> _What is required_
Copy out the lines of the records below, and only those lines, from the one with "(at 83.62 64.902))" through the one with "(at 93.62 90.922))", exactly as they appear.

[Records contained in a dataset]
☆ ☆ ☆

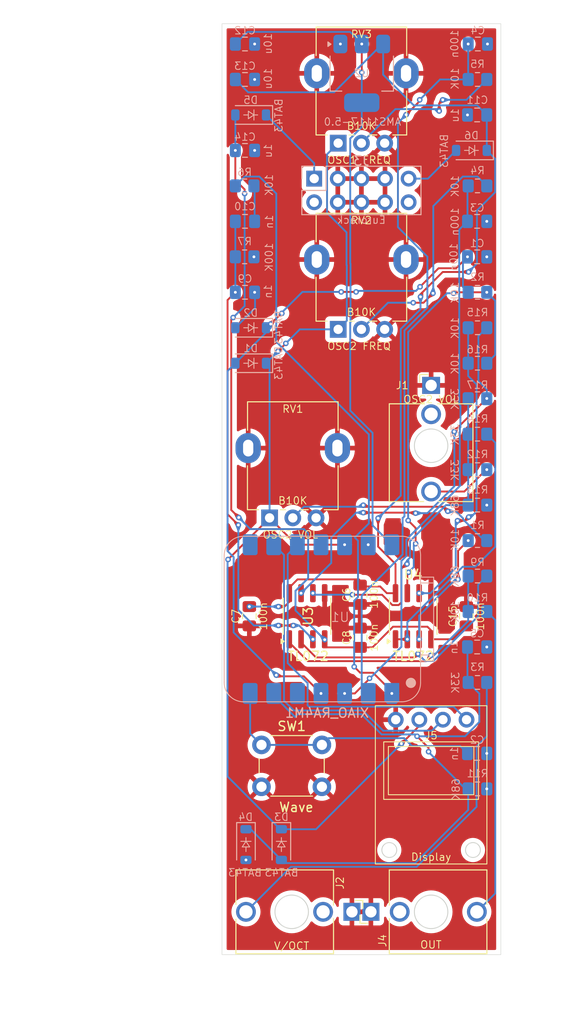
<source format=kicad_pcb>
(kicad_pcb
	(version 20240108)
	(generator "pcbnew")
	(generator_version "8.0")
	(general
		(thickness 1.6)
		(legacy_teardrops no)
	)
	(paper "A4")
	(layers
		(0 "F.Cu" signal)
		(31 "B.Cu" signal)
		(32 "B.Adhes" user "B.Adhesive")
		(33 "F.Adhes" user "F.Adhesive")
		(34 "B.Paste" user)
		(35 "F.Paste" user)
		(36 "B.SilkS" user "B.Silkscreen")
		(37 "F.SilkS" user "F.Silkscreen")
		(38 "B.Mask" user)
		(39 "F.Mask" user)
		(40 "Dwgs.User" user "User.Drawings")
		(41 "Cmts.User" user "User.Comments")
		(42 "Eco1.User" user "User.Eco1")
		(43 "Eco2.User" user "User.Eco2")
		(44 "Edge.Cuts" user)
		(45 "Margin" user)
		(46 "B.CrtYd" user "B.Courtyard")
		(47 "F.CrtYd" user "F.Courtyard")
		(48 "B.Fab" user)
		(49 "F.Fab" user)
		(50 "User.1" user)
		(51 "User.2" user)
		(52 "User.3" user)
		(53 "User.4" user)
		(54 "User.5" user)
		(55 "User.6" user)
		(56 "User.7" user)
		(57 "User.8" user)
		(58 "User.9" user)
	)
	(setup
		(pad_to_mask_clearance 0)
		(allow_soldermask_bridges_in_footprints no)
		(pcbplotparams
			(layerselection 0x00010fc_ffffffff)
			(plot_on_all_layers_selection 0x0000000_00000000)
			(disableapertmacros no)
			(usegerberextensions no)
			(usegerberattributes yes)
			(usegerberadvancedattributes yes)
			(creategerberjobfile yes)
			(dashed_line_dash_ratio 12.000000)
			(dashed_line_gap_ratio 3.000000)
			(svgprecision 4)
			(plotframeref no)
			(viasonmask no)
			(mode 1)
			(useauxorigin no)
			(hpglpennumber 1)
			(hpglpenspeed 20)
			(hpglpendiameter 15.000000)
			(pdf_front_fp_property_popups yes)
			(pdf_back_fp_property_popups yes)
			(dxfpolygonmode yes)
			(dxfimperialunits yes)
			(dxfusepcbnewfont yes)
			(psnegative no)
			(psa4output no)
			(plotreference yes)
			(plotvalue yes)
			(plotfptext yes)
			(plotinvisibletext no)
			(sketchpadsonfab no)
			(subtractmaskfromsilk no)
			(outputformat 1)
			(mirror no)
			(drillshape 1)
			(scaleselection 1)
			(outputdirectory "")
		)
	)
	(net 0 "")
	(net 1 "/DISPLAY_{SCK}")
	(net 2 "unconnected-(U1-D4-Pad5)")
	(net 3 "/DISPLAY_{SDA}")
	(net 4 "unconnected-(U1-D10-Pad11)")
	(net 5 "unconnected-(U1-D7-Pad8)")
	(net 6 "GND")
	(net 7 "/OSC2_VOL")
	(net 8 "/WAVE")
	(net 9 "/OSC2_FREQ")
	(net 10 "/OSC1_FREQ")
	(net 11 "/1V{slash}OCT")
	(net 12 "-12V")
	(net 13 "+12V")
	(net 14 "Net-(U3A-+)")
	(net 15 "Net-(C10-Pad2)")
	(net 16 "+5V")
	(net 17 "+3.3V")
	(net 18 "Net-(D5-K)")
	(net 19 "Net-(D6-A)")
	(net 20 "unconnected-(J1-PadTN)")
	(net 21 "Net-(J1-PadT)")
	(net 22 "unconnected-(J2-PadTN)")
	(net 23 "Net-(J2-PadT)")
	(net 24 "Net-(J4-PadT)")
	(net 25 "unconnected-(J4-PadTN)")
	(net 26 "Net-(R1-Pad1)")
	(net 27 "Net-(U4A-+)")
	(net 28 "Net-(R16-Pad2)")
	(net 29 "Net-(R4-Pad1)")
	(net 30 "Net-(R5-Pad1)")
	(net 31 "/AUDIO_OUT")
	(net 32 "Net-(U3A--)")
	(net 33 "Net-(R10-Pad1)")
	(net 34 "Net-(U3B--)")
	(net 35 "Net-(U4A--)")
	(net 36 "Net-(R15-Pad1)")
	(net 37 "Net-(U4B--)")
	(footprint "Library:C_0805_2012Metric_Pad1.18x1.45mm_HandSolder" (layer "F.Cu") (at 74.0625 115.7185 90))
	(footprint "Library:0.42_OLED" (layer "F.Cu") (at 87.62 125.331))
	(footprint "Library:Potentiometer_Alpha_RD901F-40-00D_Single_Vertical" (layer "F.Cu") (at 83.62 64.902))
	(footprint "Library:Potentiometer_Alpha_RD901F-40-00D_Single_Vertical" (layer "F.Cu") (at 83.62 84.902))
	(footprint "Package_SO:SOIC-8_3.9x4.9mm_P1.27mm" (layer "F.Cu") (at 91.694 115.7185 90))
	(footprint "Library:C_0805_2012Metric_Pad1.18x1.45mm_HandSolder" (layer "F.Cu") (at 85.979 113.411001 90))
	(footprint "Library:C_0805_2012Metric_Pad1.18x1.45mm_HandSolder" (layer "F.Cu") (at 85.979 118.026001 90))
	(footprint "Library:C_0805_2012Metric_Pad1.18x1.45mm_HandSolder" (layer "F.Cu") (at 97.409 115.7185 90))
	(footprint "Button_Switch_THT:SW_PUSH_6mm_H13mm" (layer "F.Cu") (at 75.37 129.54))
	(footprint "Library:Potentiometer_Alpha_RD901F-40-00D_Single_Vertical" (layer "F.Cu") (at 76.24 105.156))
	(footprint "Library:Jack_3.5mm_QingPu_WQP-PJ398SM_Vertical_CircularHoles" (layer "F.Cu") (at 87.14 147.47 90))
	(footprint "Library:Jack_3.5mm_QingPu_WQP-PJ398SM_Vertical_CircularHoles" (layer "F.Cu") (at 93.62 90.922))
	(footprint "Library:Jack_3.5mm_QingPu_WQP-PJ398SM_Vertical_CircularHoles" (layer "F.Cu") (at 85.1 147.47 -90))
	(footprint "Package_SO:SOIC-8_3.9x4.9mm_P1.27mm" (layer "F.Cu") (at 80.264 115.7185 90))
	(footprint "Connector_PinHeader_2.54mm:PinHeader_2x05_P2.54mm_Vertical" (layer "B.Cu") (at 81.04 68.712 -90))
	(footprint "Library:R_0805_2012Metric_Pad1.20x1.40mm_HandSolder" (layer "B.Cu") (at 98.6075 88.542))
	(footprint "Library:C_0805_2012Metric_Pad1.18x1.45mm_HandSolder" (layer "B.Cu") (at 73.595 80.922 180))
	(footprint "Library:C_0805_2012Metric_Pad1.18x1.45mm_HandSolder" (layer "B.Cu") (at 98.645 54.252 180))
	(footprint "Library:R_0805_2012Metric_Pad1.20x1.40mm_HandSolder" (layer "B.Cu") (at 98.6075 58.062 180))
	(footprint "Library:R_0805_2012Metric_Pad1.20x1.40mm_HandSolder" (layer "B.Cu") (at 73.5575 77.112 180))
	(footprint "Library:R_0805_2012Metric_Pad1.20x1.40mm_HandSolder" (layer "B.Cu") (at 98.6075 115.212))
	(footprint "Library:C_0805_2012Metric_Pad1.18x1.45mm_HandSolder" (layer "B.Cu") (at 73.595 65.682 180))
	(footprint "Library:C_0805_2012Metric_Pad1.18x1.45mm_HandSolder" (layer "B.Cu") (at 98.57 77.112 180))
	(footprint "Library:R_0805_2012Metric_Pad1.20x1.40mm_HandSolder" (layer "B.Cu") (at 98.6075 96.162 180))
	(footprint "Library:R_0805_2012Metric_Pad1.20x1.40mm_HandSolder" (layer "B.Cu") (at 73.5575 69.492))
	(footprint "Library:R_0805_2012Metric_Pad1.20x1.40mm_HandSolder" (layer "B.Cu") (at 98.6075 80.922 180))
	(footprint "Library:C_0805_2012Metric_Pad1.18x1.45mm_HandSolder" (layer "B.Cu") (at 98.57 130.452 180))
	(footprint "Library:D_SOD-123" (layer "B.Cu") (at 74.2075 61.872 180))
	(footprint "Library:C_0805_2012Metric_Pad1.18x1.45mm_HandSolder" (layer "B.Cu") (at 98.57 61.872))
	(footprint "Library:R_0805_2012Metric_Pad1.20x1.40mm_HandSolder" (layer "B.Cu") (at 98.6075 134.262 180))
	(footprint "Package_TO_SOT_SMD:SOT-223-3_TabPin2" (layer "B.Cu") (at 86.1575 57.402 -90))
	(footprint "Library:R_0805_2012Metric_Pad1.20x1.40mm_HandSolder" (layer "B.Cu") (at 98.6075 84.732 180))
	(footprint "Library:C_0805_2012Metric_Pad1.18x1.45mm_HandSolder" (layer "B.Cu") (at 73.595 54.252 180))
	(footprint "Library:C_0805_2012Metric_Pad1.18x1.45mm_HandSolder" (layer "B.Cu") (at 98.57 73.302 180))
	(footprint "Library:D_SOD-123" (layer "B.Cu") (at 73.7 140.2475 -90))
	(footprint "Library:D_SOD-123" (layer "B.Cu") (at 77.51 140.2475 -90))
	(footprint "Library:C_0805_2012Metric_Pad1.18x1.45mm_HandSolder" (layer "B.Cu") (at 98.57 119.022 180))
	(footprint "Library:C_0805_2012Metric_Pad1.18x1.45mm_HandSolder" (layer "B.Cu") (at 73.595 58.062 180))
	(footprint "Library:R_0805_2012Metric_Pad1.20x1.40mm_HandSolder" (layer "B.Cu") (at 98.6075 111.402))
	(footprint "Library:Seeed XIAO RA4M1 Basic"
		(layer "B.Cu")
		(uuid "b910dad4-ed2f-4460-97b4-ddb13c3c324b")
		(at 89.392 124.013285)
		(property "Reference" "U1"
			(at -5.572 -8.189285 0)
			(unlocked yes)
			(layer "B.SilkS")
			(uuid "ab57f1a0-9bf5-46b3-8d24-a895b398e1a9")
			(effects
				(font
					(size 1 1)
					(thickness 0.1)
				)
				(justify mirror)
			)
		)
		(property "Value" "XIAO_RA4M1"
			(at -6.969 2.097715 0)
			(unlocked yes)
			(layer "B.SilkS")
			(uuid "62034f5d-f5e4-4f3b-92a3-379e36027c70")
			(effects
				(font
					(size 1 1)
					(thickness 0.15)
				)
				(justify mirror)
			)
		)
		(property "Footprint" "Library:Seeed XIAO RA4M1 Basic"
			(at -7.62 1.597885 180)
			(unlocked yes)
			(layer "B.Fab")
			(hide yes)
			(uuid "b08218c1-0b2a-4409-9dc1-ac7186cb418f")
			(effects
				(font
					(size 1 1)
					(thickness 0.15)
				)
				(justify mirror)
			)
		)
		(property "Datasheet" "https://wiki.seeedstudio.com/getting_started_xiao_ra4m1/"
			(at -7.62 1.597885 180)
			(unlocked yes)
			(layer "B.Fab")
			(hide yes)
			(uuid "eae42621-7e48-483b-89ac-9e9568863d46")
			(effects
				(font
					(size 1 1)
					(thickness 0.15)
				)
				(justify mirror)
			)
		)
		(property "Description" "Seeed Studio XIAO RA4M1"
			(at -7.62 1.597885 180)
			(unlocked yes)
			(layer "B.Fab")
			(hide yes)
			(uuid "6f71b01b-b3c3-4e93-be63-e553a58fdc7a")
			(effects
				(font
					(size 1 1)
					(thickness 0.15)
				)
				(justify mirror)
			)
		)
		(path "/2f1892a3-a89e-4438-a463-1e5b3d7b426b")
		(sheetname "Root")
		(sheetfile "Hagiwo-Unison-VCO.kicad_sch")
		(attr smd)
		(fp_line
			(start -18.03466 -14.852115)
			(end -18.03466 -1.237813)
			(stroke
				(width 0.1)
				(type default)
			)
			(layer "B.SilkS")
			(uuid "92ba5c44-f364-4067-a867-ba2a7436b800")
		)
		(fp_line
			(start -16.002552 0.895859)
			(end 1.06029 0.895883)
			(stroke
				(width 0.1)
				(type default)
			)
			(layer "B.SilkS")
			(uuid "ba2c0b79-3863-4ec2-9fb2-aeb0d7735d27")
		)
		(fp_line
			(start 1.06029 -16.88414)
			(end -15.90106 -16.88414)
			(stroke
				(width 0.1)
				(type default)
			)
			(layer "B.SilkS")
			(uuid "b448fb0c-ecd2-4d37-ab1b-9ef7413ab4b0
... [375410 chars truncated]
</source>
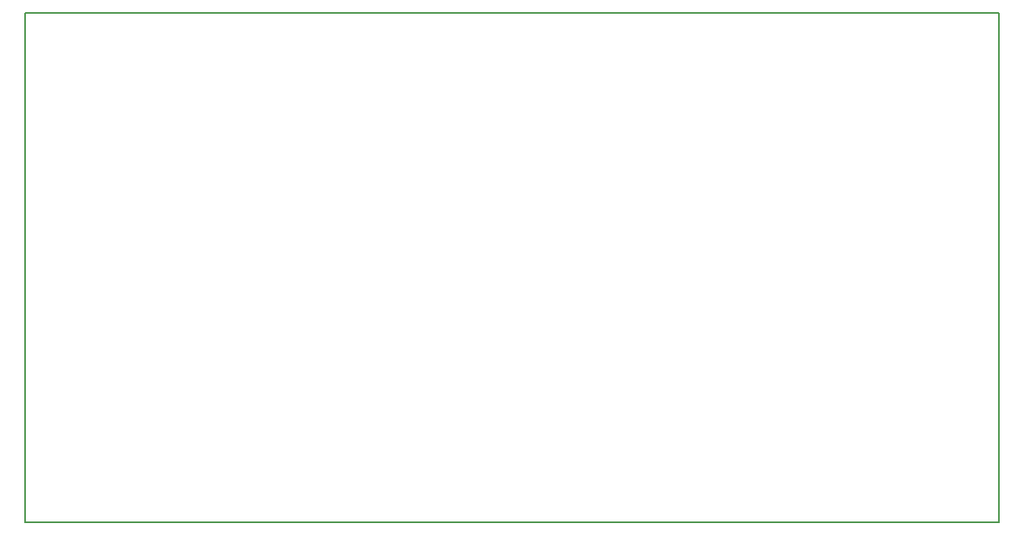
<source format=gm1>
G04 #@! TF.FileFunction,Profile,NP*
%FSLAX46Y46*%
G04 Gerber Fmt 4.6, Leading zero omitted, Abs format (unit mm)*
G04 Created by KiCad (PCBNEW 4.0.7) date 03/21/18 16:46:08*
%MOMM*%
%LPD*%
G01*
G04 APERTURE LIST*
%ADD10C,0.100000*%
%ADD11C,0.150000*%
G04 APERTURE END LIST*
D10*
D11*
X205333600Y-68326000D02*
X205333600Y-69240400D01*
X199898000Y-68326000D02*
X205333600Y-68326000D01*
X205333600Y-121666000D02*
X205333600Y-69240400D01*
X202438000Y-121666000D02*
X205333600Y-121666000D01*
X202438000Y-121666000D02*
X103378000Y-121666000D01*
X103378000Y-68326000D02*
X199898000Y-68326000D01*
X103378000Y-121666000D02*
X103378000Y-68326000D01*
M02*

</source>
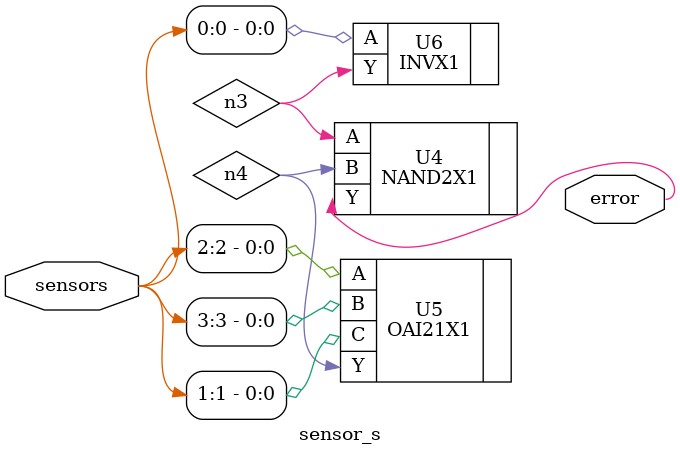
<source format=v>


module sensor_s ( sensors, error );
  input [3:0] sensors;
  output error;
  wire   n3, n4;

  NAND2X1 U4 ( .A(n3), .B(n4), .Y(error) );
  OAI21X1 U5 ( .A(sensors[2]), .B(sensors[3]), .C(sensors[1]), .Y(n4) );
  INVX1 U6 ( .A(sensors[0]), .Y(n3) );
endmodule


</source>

☆ ☆ ☆

> _Result of this exercise_
	(footprint "Library:Potentiometer_Alpha_RD901F-40-00D_Single_Vertical" (layer "F.Cu") (at 83.62 64.902))
	(footprint "Library:Potentiometer_Alpha_RD901F-40-00D_Single_Vertical" (layer "F.Cu") (at 83.62 84.902))
	(footprint "Package_SO:SOIC-8_3.9x4.9mm_P1.27mm" (layer "F.Cu") (at 91.694 115.7185 90))
	(footprint "Library:C_0805_2012Metric_Pad1.18x1.45mm_HandSolder" (layer "F.Cu") (at 85.979 113.411001 90))
	(footprint "Library:C_0805_2012Metric_Pad1.18x1.45mm_HandSolder" (layer "F.Cu") (at 85.979 118.026001 90))
	(footprint "Library:C_0805_2012Metric_Pad1.18x1.45mm_HandSolder" (layer "F.Cu") (at 97.409 115.7185 90))
	(footprint "Button_Switch_THT:SW_PUSH_6mm_H13mm" (layer "F.Cu") (at 75.37 129.54))
	(footprint "Library:Potentiometer_Alpha_RD901F-40-00D_Single_Vertical" (layer "F.Cu") (at 76.24 105.156))
	(footprint "Library:Jack_3.5mm_QingPu_WQP-PJ398SM_Vertical_CircularHoles" (layer "F.Cu") (at 87.14 147.47 90))
	(footprint "Library:Jack_3.5mm_QingPu_WQP-PJ398SM_Vertical_CircularHoles" (layer "F.Cu") (at 93.62 90.922))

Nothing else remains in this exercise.